Regarding: “Clean-coal innovations are the next chapter in America’s energy future.”

It’s author, Greg Merle was rejected in Vermillion County after six long years of empty promises so he came to Spencer County where it was tradition to accept any sort of polluting project that offered a feather in the cap of the LincolnLand Economic Development Corporation.

Just in the last decade, this is the third multi-billion-dollar project LEDC has promoted. Like Indiana Gasification and Ohio Valley Resources, this one will ultimately fail due to dubious economics and Merle’s own lack of experience in building and operating such an experimental project.

Spencer County deserves better than having to transform one of its cozy little towns into nothing but a major industrial facility with the problems of noise, light pollution, fire hazards, etc., that come with producing highly volatile products like Naphtha. Should something go wrong, a naphtha explosion could level the entire town in minutes and the Carter Twp. Volunteer Fire Department, good as it may be, would be stymied to stop it.

Merle sees Dale as a place to exploit, hoping to make millions off naive political officials who admitted early on they knew nothing about his proposal. Even today, three years in, Merle has refused to publicly meet with the Dale community in an open forum, where townspeople could inquire about just how much he knows about the technology, his managerial experience and where he is getting his multibillion capital needed for construction.

It is apparent that Merle did not get the memo that coal’s time is rapidly coming to an end. He calls it “clean coal” but his project completely fails to capture, let alone permanently store its massive carbon dioxide emissions. Already the project is on thin ice economically but if it were to actually capture and store its carbon dioxide, cost would soar. There is a reason why none of these facilities have been built in the USA. The economics simply do not add up. It will always be less expensive to produce diesel fuel from liquid crude than from solid coal.
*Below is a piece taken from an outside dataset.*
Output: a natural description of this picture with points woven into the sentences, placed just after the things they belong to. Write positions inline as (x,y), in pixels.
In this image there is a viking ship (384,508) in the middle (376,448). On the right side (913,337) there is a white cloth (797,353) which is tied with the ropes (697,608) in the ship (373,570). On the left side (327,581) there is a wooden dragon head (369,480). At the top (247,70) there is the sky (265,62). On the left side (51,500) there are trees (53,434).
We need to remember that over the last Century plus, numerous attempts to make liquid fuel from coal have been promoted in our country, all with the same result-failed economics. In fact, the only places coal to liquids have been successfully built were in Nazi Germany and apartheid South Africa, neither of which had access to crude oil. Coal to liquid fuels has always been an act of desperation due to a lack of crude. And it should be noted that the company with the most success, Sasol, announced earlier this year they would end their efforts to grow their business due to questionable economics.

Merle has more or less admitted that he will rely on the Federal government to somehow finance the project. He admitted that in a presentation to economic development officials in Owensboro last year. But absent an outright grant from Trump, (I call that Socialized Risk, Privatized Profit) the only program that he could use is the Department of Energy “Loan Guarantee Program” that requires projects to reduce or sequester Carbon Dioxide. This project does neither. In fact, the opposite is true.
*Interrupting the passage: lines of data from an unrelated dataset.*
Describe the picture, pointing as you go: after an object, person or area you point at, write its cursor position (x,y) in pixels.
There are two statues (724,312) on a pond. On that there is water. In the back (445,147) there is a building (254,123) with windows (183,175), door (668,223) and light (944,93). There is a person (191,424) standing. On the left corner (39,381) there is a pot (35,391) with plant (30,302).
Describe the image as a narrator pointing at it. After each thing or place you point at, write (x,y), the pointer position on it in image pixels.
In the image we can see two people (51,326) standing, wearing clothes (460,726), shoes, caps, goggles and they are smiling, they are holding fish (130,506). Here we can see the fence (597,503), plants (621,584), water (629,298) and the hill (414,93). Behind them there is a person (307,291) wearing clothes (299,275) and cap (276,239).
Further, Merle claims his market is maritime transportation but fails to explain why producing diesel fuel for global shipping is located hundreds of miles from any coast and at least thirty miles from the nearest port on the Ohio River in Owensboro. That added transportation cost also impacts the project’s bottom line.

Merle is little more than a Connecticut carpetbagger, using his daddy’s coal fortune to promote a get rich quick scheme that will permanently alter a small town, rural landscape and health of the people who have actually chosen Dale as their home.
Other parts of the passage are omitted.